The Gramm-Leach-Bliley Act of 1999 undid the Glass-Steagall Act of 1933, that had regulated the financial services industry since the great depression.. This deregulation is said to have contributed greatly to the current meltdown on Wall Street.
Turning to the New York Times, Nov 5, 1999,:
Supporters of the legislation said that
....historians and economists have concluded that the Glass-Steagall Act was not the correct response to the banking crisis because it was the failure of the Federal Reserve in carrying out monetary policy, not speculation in the stock market, that caused the collapse of 11,000 banks. If anything, the supporters said, the new law will give financial companies the ability to diversify and therefore reduce their risks. The new law, they said, will also give regulators new tools to supervise shaky institutions.
See, now the Federal Reserve only has to bail out a few mega-corporations, not 11,000 piddly little banks. Taxpayers now own the largest insurance company in the land.
As CIP put it: "It's got to be ironic that the US takes it's most dramatic step toward socialism under the most right wing President since Hoover (or maybe ever)."

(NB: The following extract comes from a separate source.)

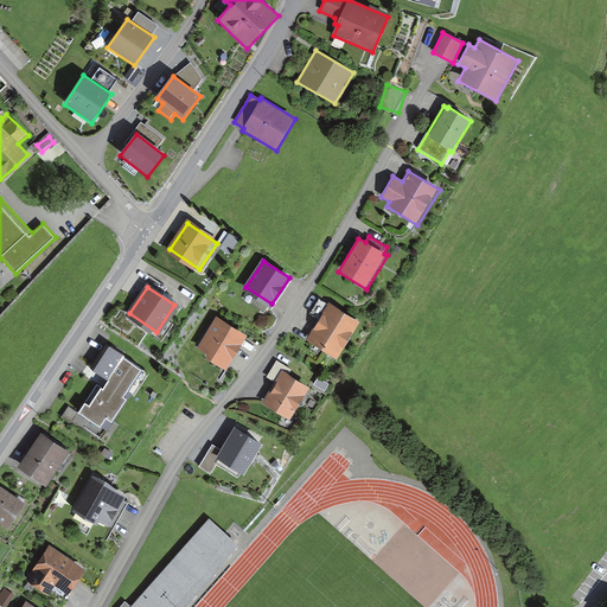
[(330,304),(306,340),(337,360),(360,323),(330,304)]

The world changes, and we have to change with it,'' said Senator Phil Gramm of Texas, who wrote the law that will bear his name along with the two other main Republican sponsors, Representative Jim Leach of Iowa and Representative Thomas J. Bliley Jr. of Virginia. ''We have a new century coming, and we have an opportunity to dominate that century the same way we dominated this century. Glass-Steagall, in the midst of the Great Depression, came at a time when the thinking was that the government was the answer. In this era of economic prosperity, we have decided that freedom is the answer.''
The Republican Plan to Dominate The Twenty-First Century seems to be coming to an ignominious end. They should have called it "The Plan For the New American Decade".

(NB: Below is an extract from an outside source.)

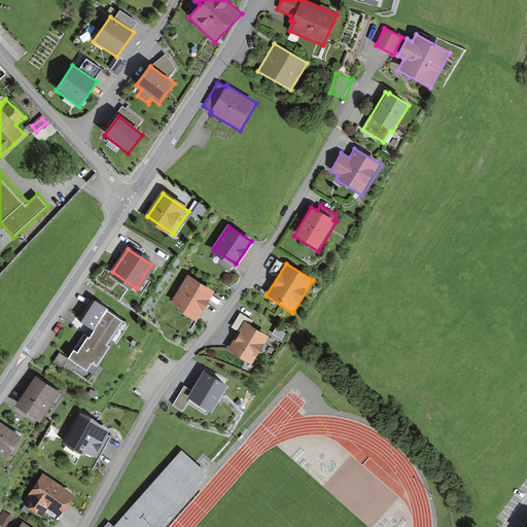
[(187,275),(171,303),(179,308),(179,312),(197,322),(215,292),(187,275)]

''I think we will look back in 10 years' time and say we should not have done this but we did because we forgot the lessons of the past, and that that which is true in the 1930's is true in 2010,'' said Senator Byron L. Dorgan, Democrat of North Dakota. ''I wasn't around during the 1930's or the debate over Glass-Steagall. But I was here in the early 1980's when it was decided to allow the expansion of savings and loans. We have now decided in the name of modernization to forget the lessons of the past, of safety and of soundness.''
How can you be so wrong, Senator Dorgan? We crumbled in 2008, not 2010.
Senator Paul Wellstone, Democrat of Minnesota, said that Congress had ''seemed determined to unlearn the lessons from our past mistakes.''
Scores of banks failed in the Great Depression as a result of unsound banking practices, and their failure only deepened the crisis,'' Mr. Wellstone said. ''Glass-Steagall was intended to protect our financial system by insulating commercial banking from other forms of risk. It was one of several stabilizers designed to keep a similar tragedy from recurring. Now Congress is about to repeal that economic stabilizer without putting any comparable safeguard in its place.''
Worry-wart! The following retort set Senator Wellstone straight!
''The concerns that we will have a meltdown like 1929 are dramatically overblown,'' said Senator Bob Kerrey, Democrat of Nebraska.